Directions ▸
[1] Which telescopes and observatories does the supernova dust press release name as sources for the Cassiopeia A image?
[2] According to the supernova dust press release, how long does it take the Sun to make one orbit of the Milky Way?
[3] Continue the supernova dust press release from its last sentence.

25-million-year-old galactic dust provides insight into supernovae

Australian National University Press Release

During the 226 million years it takes for the Sun to make one orbit of the Milky Way, small amounts of heavy elements — including plutoniun-244 — from supernovae explosions fall on the Earth accumulating in deep ocean sediments. This is a false colour image of supernova remnant Cassiopeia A using observations from both the Hubble and Spitzer telescopes as well as the Chandra X-ray Observatory (cropped). Image credit: NASA/JPL-Caltech
During the 226 million years it takes for the Sun to make one orbit of the Milky Way, measurable amounts of heavy elements from supernovae explosions — including plutoniun-244 — fall on the Earth, accumulating in deep ocean sediments. This is a false colour image of supernova remnant Cassiopeia A using observations from both the Hubble and Spitzer telescopes as well as the Chandra X-ray Observatory (cropped). Image credit: NASA/JPL-Caltech
Scientists plumbing the depths of the ocean have made a surprise finding that could change the way we understand supernovae, exploding stars way beyond our Solar System. They have analysed extraterrestrial dust thought to be from supernovae, that has settled on ocean floors to determine the amount of heavy elements created by the massive explosions.

“Small amounts of debris from these distant explosions fall on the Earth as it travels through the galaxy,” said lead researcher Dr Anton Wallner, from the Research School of Physics and Engineering. “We’ve analysed galactic dust from the last 25 million years that has settled on the ocean and found there is much less of the heavy elements such as plutonium and uranium than we expected.”

The findings are at odds with current theories of supernovae, in which some of the materials essential for human life, such as iron, potassium and iodine are created and distributed throughout space. Supernovae also create lead, silver and gold, and heavier radioactive elements such as uranium and plutonium.

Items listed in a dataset
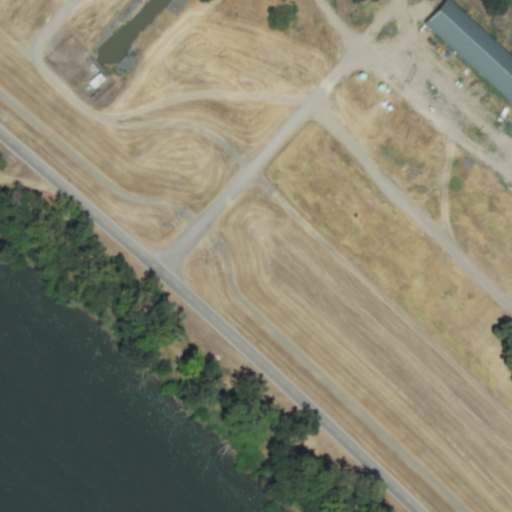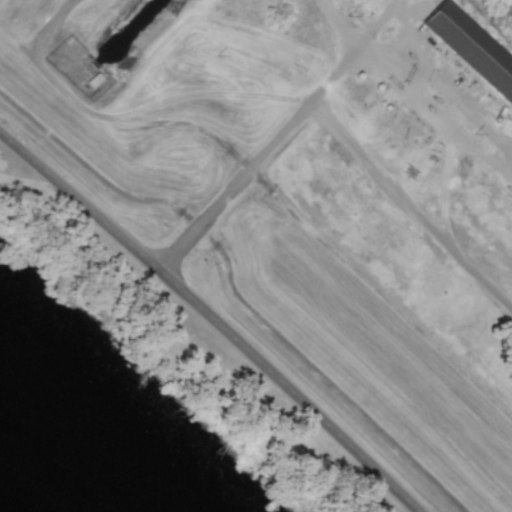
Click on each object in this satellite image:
building: (471, 47)
building: (471, 47)
road: (445, 82)
road: (319, 91)
road: (211, 320)
river: (13, 502)
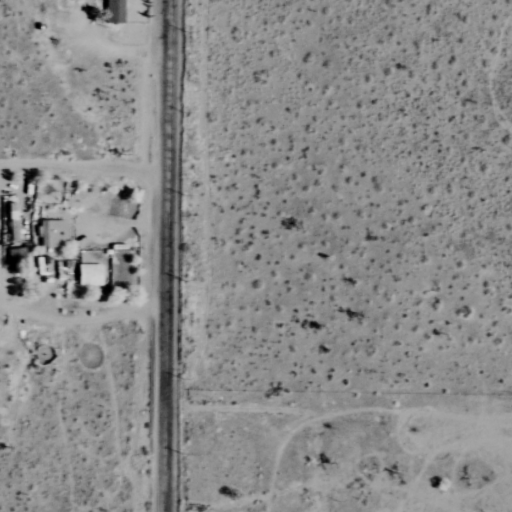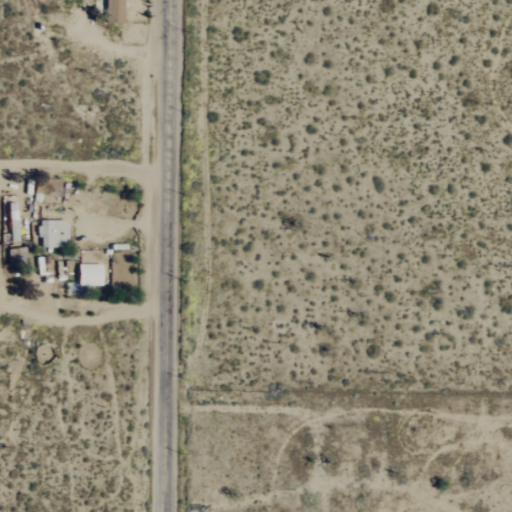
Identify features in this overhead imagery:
building: (111, 12)
road: (85, 167)
road: (170, 256)
building: (86, 275)
road: (22, 310)
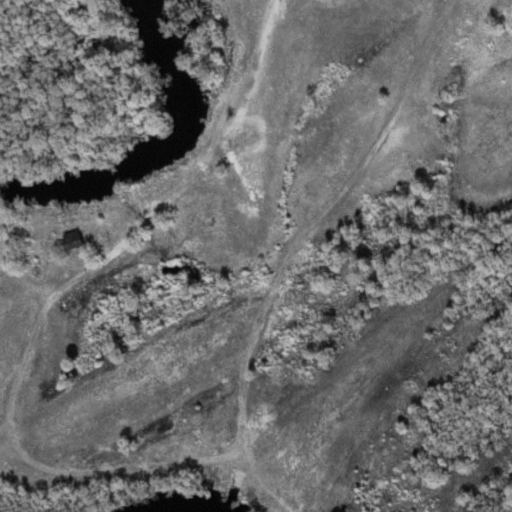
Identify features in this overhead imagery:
building: (82, 238)
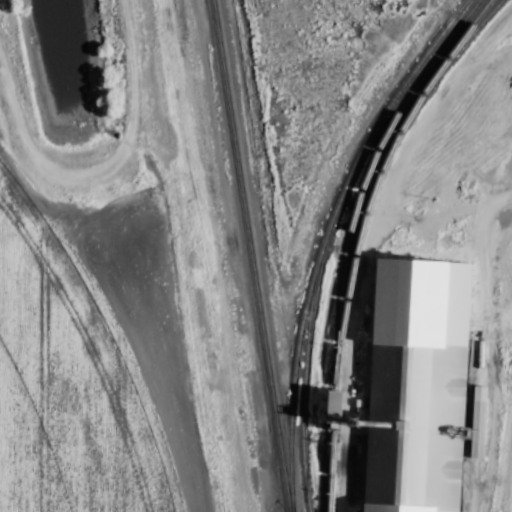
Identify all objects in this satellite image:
railway: (469, 35)
railway: (378, 172)
railway: (324, 237)
railway: (343, 237)
railway: (249, 256)
railway: (303, 377)
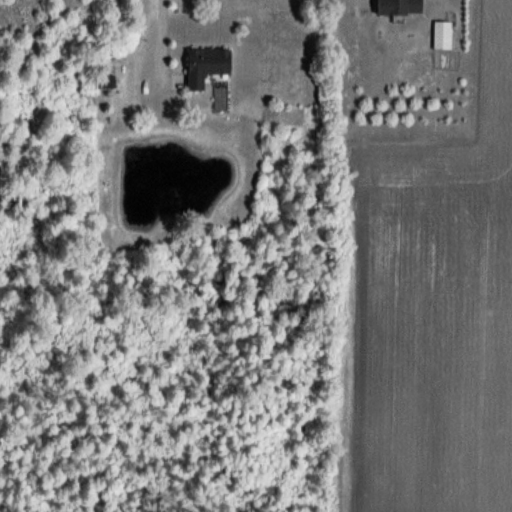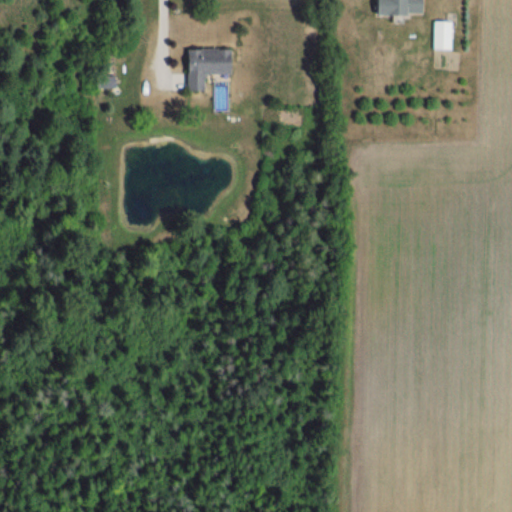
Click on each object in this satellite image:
building: (395, 7)
building: (442, 36)
road: (154, 45)
building: (202, 65)
building: (103, 82)
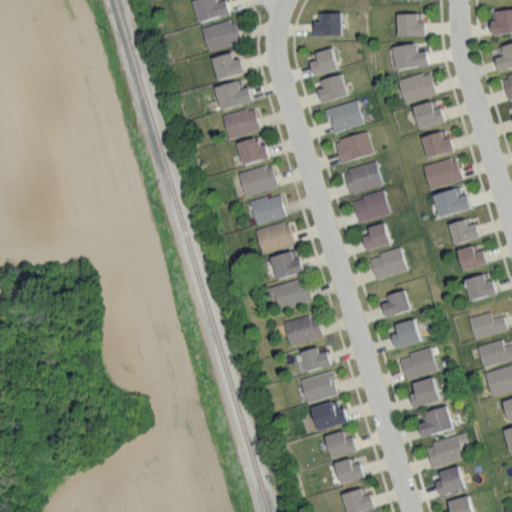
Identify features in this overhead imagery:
building: (208, 8)
building: (211, 8)
building: (502, 19)
building: (503, 20)
building: (327, 22)
building: (409, 22)
building: (330, 23)
building: (413, 23)
building: (220, 33)
building: (223, 33)
building: (408, 54)
building: (504, 54)
building: (411, 55)
building: (506, 56)
building: (323, 59)
building: (326, 60)
building: (226, 63)
building: (229, 64)
road: (488, 79)
building: (508, 83)
building: (510, 84)
building: (331, 85)
building: (416, 85)
building: (418, 86)
building: (333, 87)
building: (231, 91)
building: (235, 93)
building: (427, 111)
building: (430, 112)
building: (344, 113)
road: (478, 113)
building: (347, 114)
building: (240, 120)
building: (243, 121)
building: (436, 141)
road: (470, 142)
building: (439, 143)
building: (352, 144)
building: (356, 145)
building: (250, 148)
building: (254, 149)
building: (441, 170)
building: (444, 171)
building: (362, 175)
building: (365, 176)
building: (257, 177)
building: (259, 179)
building: (450, 199)
building: (453, 200)
building: (370, 204)
building: (372, 204)
building: (267, 206)
building: (269, 207)
building: (462, 229)
building: (465, 229)
building: (375, 234)
building: (274, 235)
building: (277, 236)
building: (378, 236)
road: (317, 255)
building: (470, 255)
building: (474, 255)
railway: (198, 256)
road: (334, 256)
road: (355, 256)
building: (285, 261)
building: (387, 261)
building: (390, 261)
building: (288, 264)
building: (478, 284)
building: (482, 285)
building: (289, 291)
building: (289, 292)
building: (395, 301)
building: (398, 302)
building: (486, 322)
building: (489, 323)
building: (301, 327)
building: (304, 328)
building: (405, 331)
building: (408, 332)
building: (494, 350)
building: (496, 351)
building: (314, 356)
building: (317, 357)
building: (417, 361)
building: (420, 362)
building: (499, 377)
building: (501, 379)
building: (318, 384)
building: (321, 385)
building: (423, 390)
building: (426, 391)
building: (508, 406)
building: (509, 406)
building: (327, 413)
building: (331, 414)
building: (435, 419)
building: (437, 420)
building: (508, 434)
building: (510, 434)
building: (339, 441)
building: (342, 442)
building: (445, 449)
building: (448, 449)
building: (348, 467)
building: (351, 469)
building: (448, 478)
building: (452, 479)
building: (356, 498)
building: (360, 499)
building: (459, 503)
building: (463, 504)
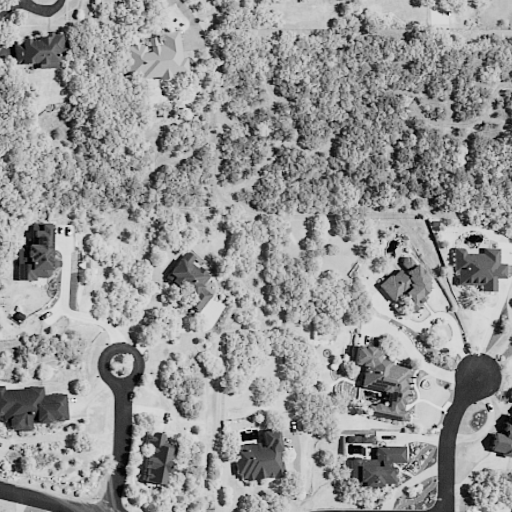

Responses in order ▸
[1] Hubble, Spitzer, and the Chandra X-ray Observatory

[2] 226 million years

[3]
Dr Anton Wallner in the Nuclear Physics Department at Australian National University. Image credit: Stuart Hay, ANU
Dr Anton Wallner in the Nuclear Physics Department at Australian National University. Image credit: Stuart Hay, ANU
Dr Wallner’s team studied plutonium-244 which serves as a radioactive clock by the nature of its radioactive decay, with a half-life of 81 million years. “Any plutonium-244 that existed when the Earth formed from intergalactic gas and dust over four billion years ago has long since decayed,” Dr Wallner said. “So any plutonium-244 that we find on Earth must have been created in explosive events that have occurred more recently, in the last few hundred million years.”

The team analysed a 10 centimetre-thick sample of the Earth’s crust, representing 25 million years of accretion, as well as deep-sea sediments collected from a very stable area at the bottom of the Pacific Ocean.

“We found 100 times less plutonium-244 than we expected,” Dr Wallner said. “It seems that these heaviest elements may not be formed in standard supernovae after all. It may require rarer and more explosive events such as the merging of two neutron stars to make them.”

The fact that these heavy elements like plutonium were present, and uranium and thorium are still present on Earth suggests that such an explosive event must have happened close to the Earth around the time it formed, said Dr Wallner. “Radioactive elements in our planet such as uranium and thorium provide much of the heat that drives continental movement, perhaps other planets don’t have the same heat engine inside them,” he said.